*** Material for the task

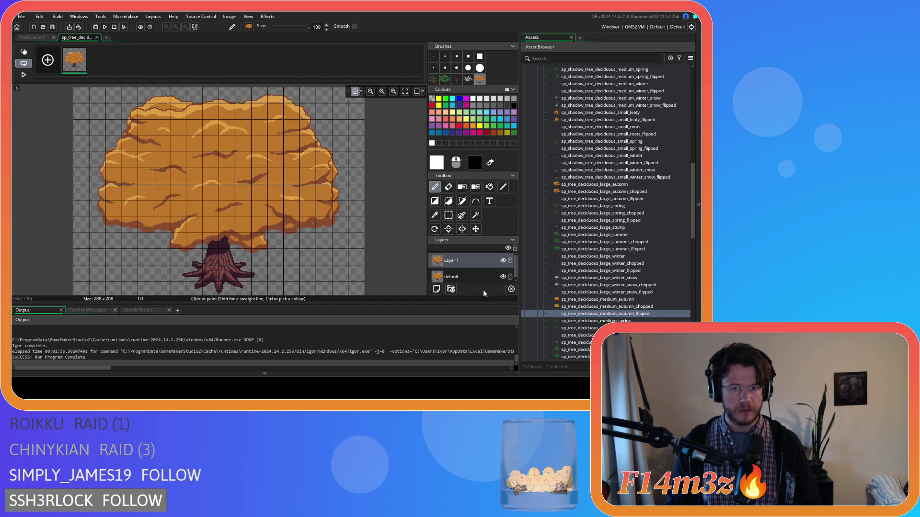
key(ctrl+z)
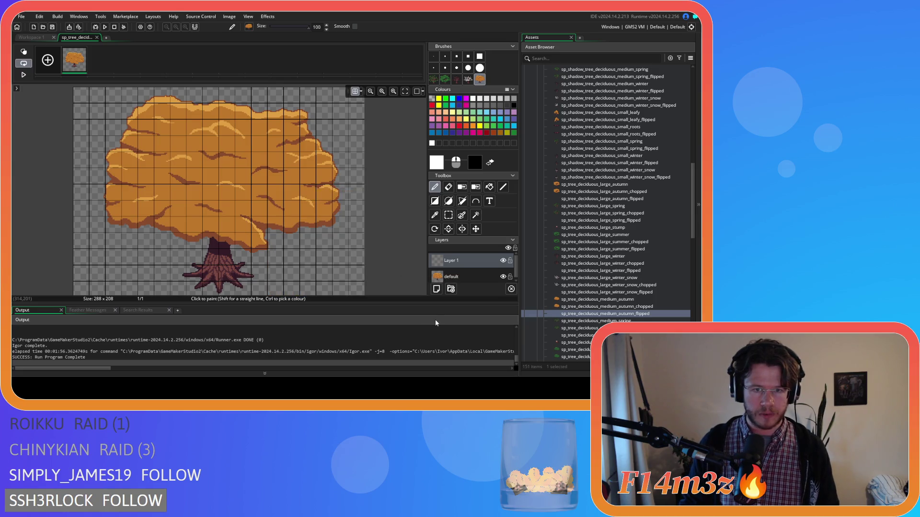
key(ctrl+z)
key(ctrl+z)
key(ctrl+z)
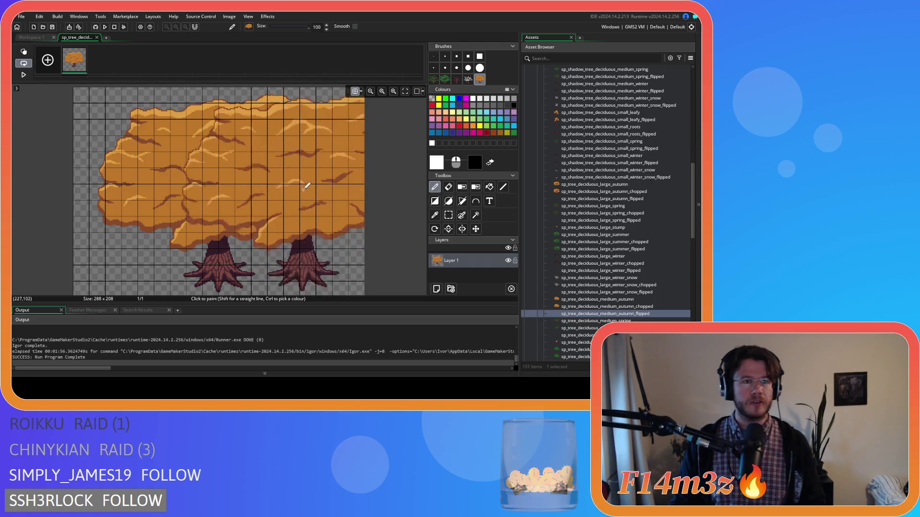
click(97, 38)
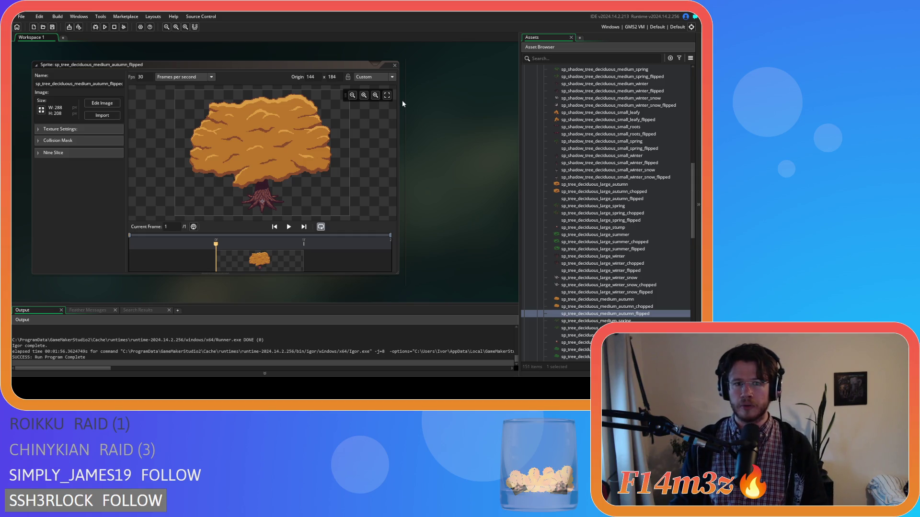
Close the autumn sprite and stamp the mirrored tree onto a new layer in sp_tree_deciduous_medium_spring_flipped
double_click(389, 65)
scroll(582, 307, down, 1)
double_click(599, 320)
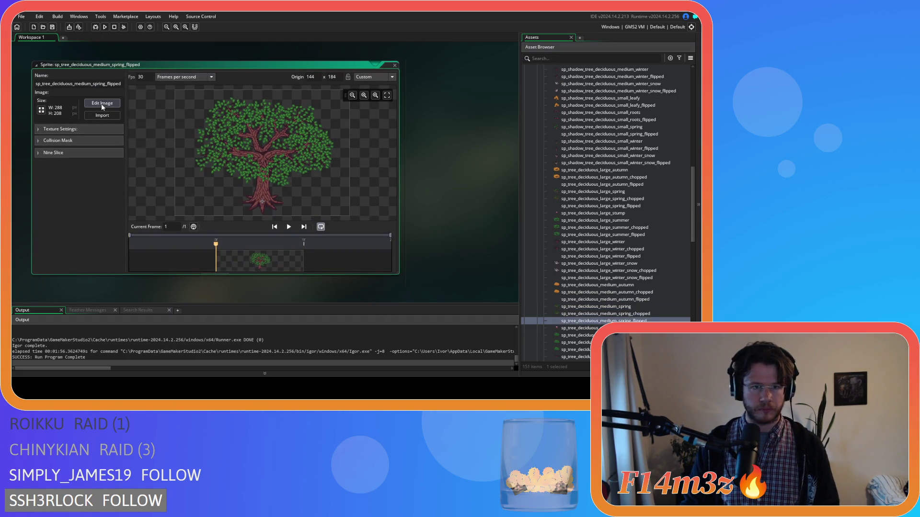
click(100, 104)
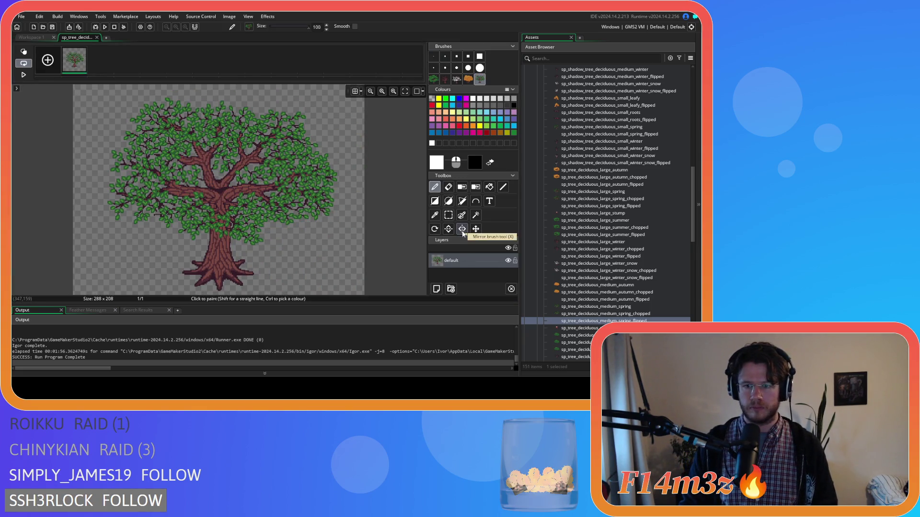
click(436, 289)
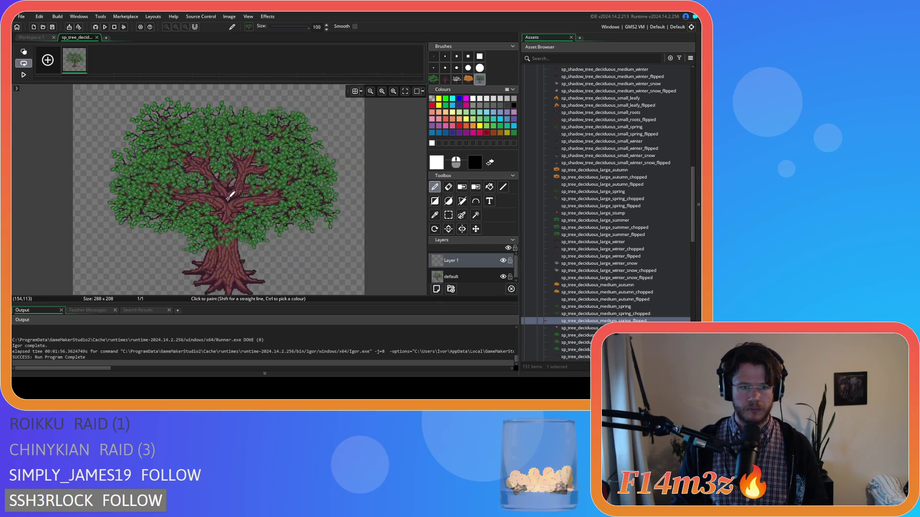
click(355, 91)
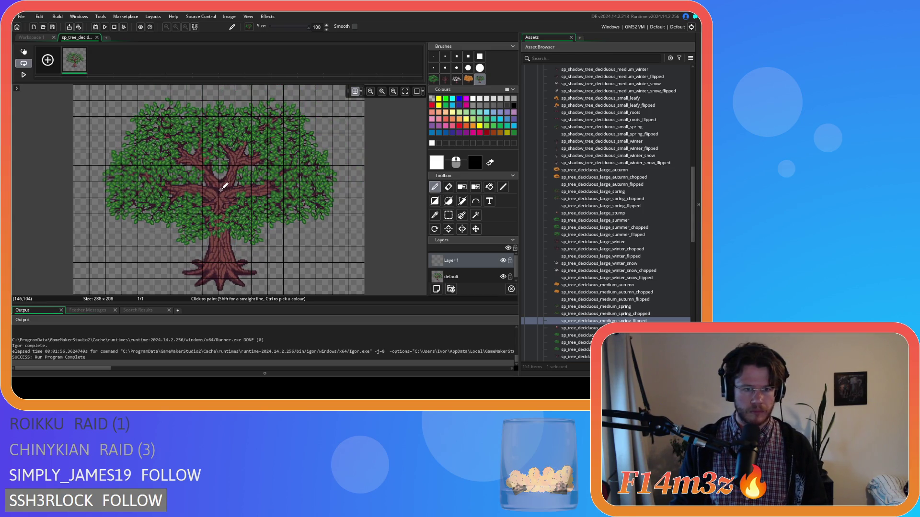
click(221, 187)
Delete the original spring layer, close its editors, and open sp_tree_deciduous_medium_summer_flipped
click(479, 280)
key(Delete)
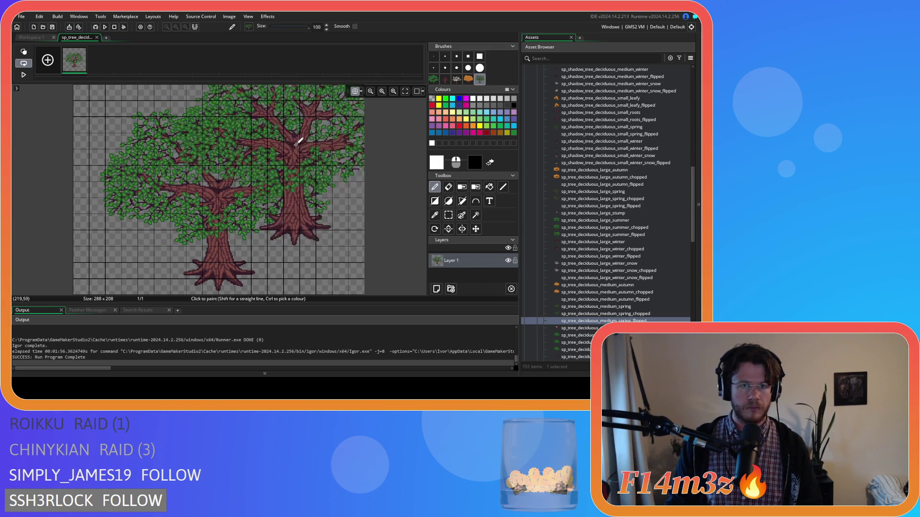
click(97, 38)
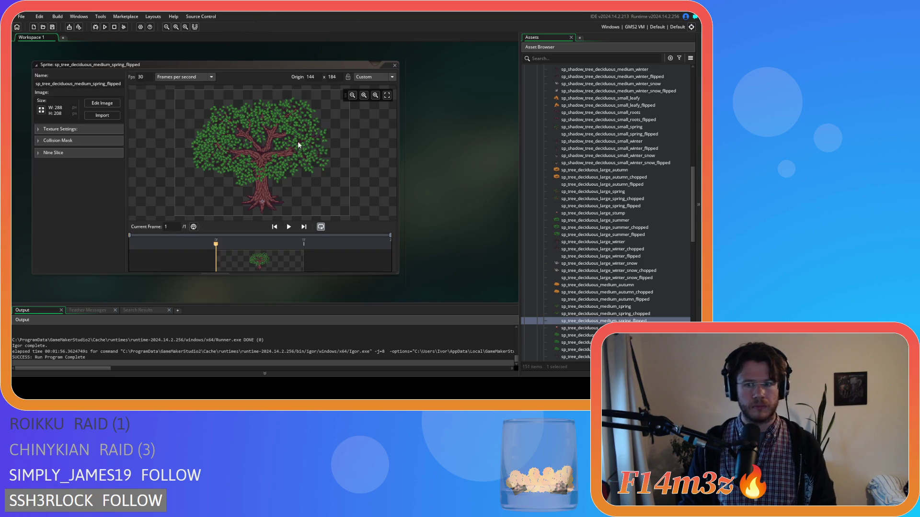
click(395, 65)
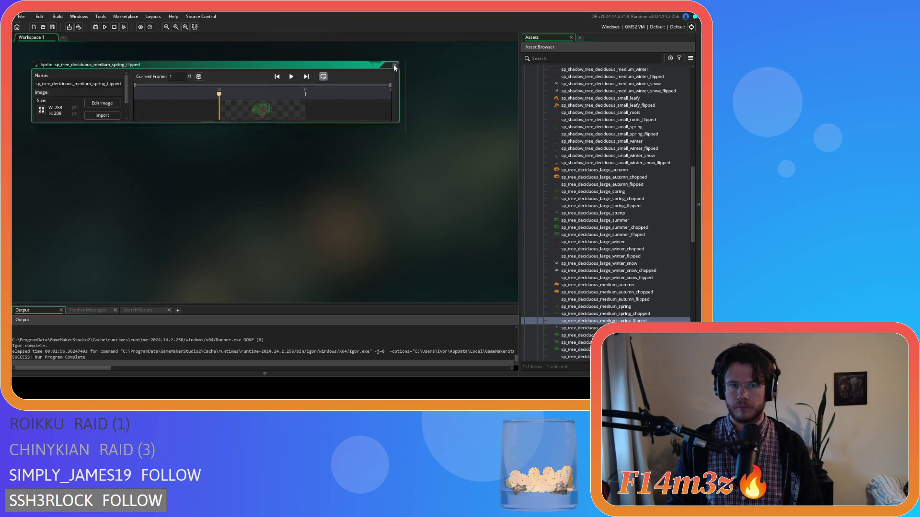
scroll(588, 323, down, 1)
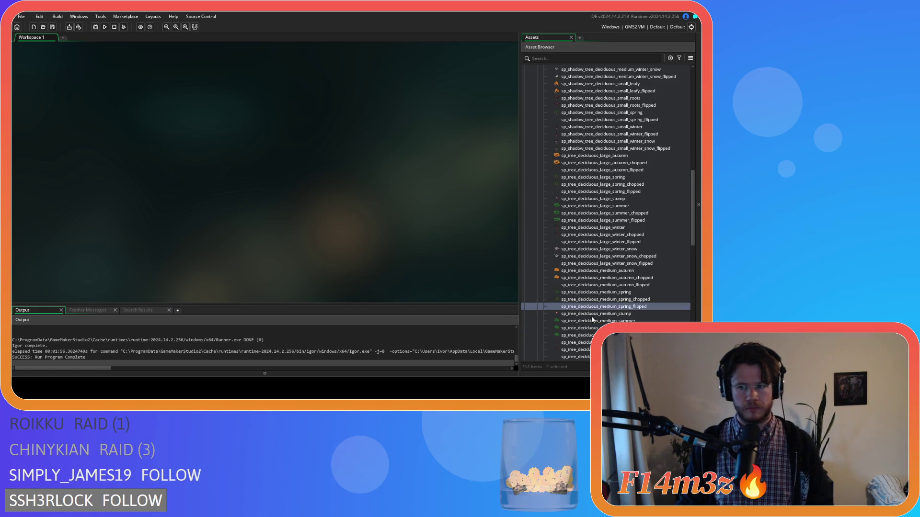
scroll(614, 318, down, 1)
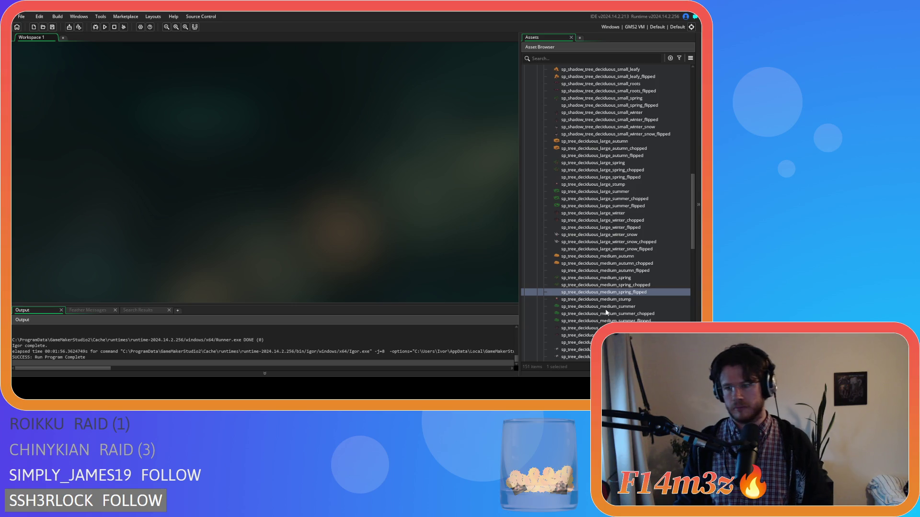
double_click(611, 320)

******

• [Work request]: Please give again only those lines that run from the one containing "click(436, 289)" through the final line of the listing, both included, exactly as written and without pictures.

• [Exercise result]:
click(436, 289)
click(355, 91)
click(221, 187)
Delete the original spring layer, close its editors, and open sp_tree_deciduous_medium_summer_flipped
click(479, 280)
key(Delete)
click(97, 38)
click(395, 65)
scroll(588, 323, down, 1)
scroll(614, 318, down, 1)
double_click(611, 320)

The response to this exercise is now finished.